Defend Diversity Collaborative and Save City College Occupy Conlan
The Save City College Coalition occupied the administrative building, Conlan Hall, for the third year in a row on May 6.
More than 20 activists formed a circle in the building’s lobby and attempted to peacefully occupy the building overnight but dispersed under threat of arrest.
At 12:30 p.m, a crowd of nearly 200 students and teachers had gathered at Ram Plaza for what fliers called a “Walkout To Save City College.”

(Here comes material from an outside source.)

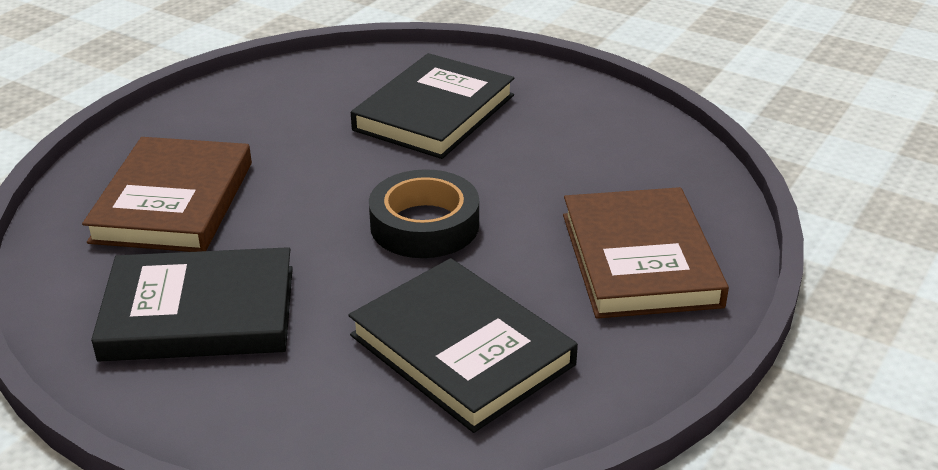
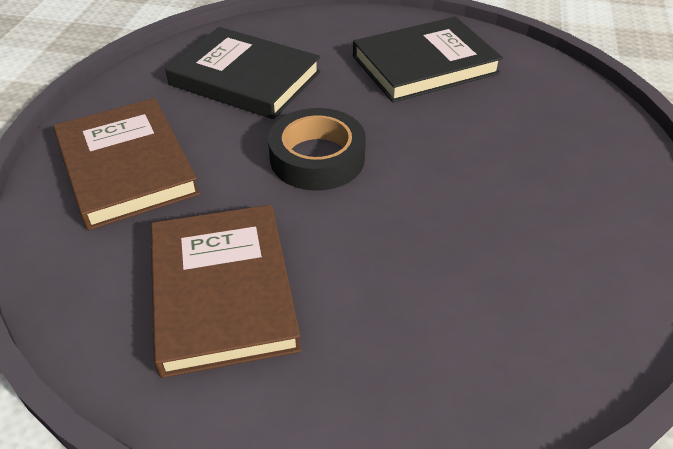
camera: 160 degrees right, 10 degrees up
brown book [82,137,252,252] -> brown book moved to [151,205,301,378]
black book [351,53,514,159] -> none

The mood was festive as a variety of speakers repeated the three demands the group has consistently pushed for: Special Trustee With Extraordinary Powers be eliminated as an individual and position, elimination of new stricter student loan policy, and that the cancellation of courses, particularly ethnic studies be halted and reversed.
Demonstrators alleged that Diversity Studies in particular are being closed at a disproportionate rate. The 25 percent budget cuts to various resource centers at the beginning of this semester was a particular point of contention.

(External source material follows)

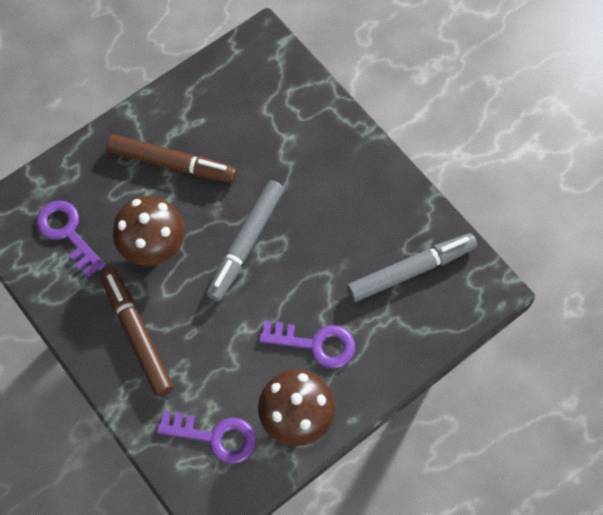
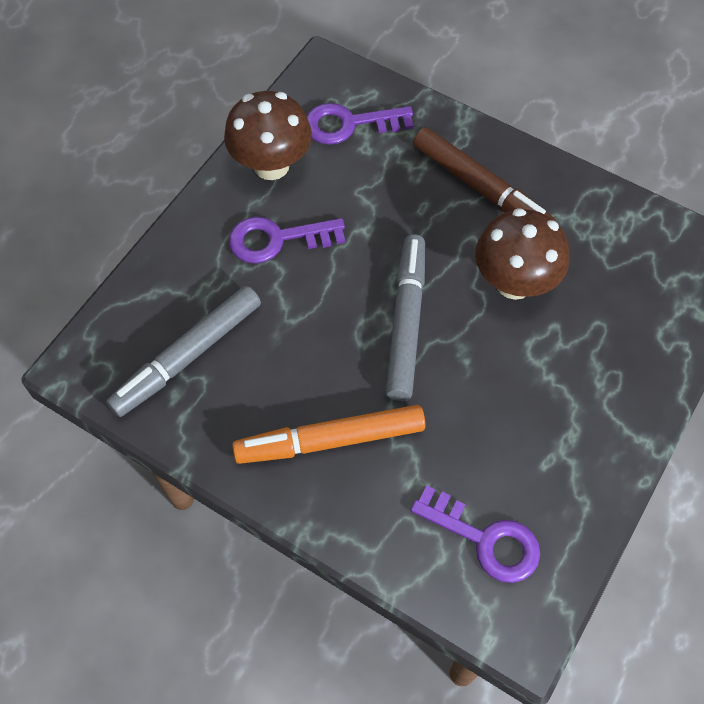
camera: 160 degrees right, 5 degrees down
purple key [36,200,105,277] -> purple key moved to [411,485,540,583]
brown marker [107,134,237,183] -> none
none -> orange marker [232,405,426,464]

Downsizing of City College
African American Studies Department Chair Professor Tariq Farrar compared the City College’s circumstance to that of recently closed Heald College. Heald was a for-profit college in San Francisco closed when their owner, Corinthian Colleges, Inc. was fined 30 million dollars by the Department of Education this April for misleading students and loan agencies about job prospects for graduates.
“In 2012, Heald was fully accredited by the Accrediting Commission for Community and Junior Colleges (ACCJC,) while City College was put on Show Cause” Farrar said. “Thousands were ripped off by Heald’s for profit method, but we’re being punished for not having a profit driven plan.”

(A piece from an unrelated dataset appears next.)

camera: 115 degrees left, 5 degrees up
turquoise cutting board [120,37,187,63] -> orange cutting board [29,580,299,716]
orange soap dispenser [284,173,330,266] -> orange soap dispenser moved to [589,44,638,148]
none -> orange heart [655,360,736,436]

Farrar stressed the importance of student organization against private or downsized education, “The plan they have for you doesn’t include schools, or healthcare, or jobs, or a post office. What they want is a lot of prisons and cops with guns. The youths they don’t put in the grave, they’ll put in prison. That’s their vision for the world.” Farrar said.
American Federation of Teachers Local 2121 President Timothy Killikelly stressed the importance of rebuilding the student population, calling for an end to “push out policies when the school needs more not less students… of teachers being laid off… of administrators giving themselves raises but saying no one else deserves one.”
Killikelly concluded by calling for an investigation into Heald, and said ACCJC President Barbara Beno had claimed in print to have avoided accrediting Heald due to their recent buy out by Corinthian Colleges, Inc.
PAC Coalition Rallies
Several spoke from the campaign to build the Performing Arts Education Center (PAEC), raising the question of how the development of the Balboa Reservoir would affect both the PAEC, and the availability of the campus for all students.
The protesters were given lyric sheets to the tune of “Mack the Knife” with lyrics changed to protest the mayor’s upcoming pilot housing development of the Balboa Reservoir.
“Will they take away our college, when they need some housing there? They will do it if we let them, but we’re standing for what’s fair.”
New Debt Policies
During the accreditation crisis, City College changed the student debt payment policy to comply with state laws. The current system, according to organizers , requires 3-5 payment deadlines be met throughout the semester under threat of late fees, with failure resulting in automatic cancellation of courses.
Student organizers say automatic dropping and late fees are not necessary to comply with state law.
Student organizer, Lalo Gonzalez, said it was inaccurate to blame student debt for financial insolvency at the school, when the college receives more than four thousand a year from the state for each enrolled student. Gonzalez said that the principal effect of this policy is to exclude undocumented immigrants who do not qualify for Board of Governors Fee Waivers, and who cannot afford the fees.
“We’re being disenfranchised here…what are the consequences of kicking out predominantly working class students of color? More gentrification, more poverty, less jobs, less of us living here,” Gonzalez said, “The fight for City College is the fight for San Francisco.”
After leaving the school, protesters reconvened at City Hall for a meeting with the Special Trustee With Extraordinary Powers Guy Lease, which he failed to attend.